* Stated task: Rewrite the items from their very start through the line containing "जाहिरातींमधली", putting "Write out" wherever "Transcribe" appears and leaving everything else unchanged.

=======

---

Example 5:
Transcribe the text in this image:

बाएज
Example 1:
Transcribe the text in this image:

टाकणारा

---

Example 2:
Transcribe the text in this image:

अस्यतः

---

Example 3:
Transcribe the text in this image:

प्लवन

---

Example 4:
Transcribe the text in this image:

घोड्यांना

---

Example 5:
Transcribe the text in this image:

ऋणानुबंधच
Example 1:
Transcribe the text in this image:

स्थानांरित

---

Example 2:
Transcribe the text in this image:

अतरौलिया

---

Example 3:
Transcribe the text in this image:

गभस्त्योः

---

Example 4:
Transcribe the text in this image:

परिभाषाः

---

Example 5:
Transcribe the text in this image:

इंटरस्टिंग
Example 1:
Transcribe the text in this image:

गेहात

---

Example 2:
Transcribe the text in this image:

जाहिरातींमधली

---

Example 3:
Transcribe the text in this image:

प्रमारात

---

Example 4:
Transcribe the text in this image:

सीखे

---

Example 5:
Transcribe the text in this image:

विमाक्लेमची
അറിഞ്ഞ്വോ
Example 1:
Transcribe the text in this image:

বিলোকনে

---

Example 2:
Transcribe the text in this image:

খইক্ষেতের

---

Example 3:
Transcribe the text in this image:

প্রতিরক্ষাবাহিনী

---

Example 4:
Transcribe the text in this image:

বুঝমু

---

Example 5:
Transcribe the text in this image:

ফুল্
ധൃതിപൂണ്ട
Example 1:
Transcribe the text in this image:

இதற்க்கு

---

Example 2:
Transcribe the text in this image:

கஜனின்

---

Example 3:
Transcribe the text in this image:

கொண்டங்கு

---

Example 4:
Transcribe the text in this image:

=======

* Solution:
---

Example 5:
Write out the text in this image:

बाएज
Example 1:
Write out the text in this image:

टाकणारा

---

Example 2:
Write out the text in this image:

अस्यतः

---

Example 3:
Write out the text in this image:

प्लवन

---

Example 4:
Write out the text in this image:

घोड्यांना

---

Example 5:
Write out the text in this image:

ऋणानुबंधच
Example 1:
Write out the text in this image:

स्थानांरित

---

Example 2:
Write out the text in this image:

अतरौलिया

---

Example 3:
Write out the text in this image:

गभस्त्योः

---

Example 4:
Write out the text in this image:

परिभाषाः

---

Example 5:
Write out the text in this image:

इंटरस्टिंग
Example 1:
Write out the text in this image:

गेहात

---

Example 2:
Write out the text in this image:

जाहिरातींमधली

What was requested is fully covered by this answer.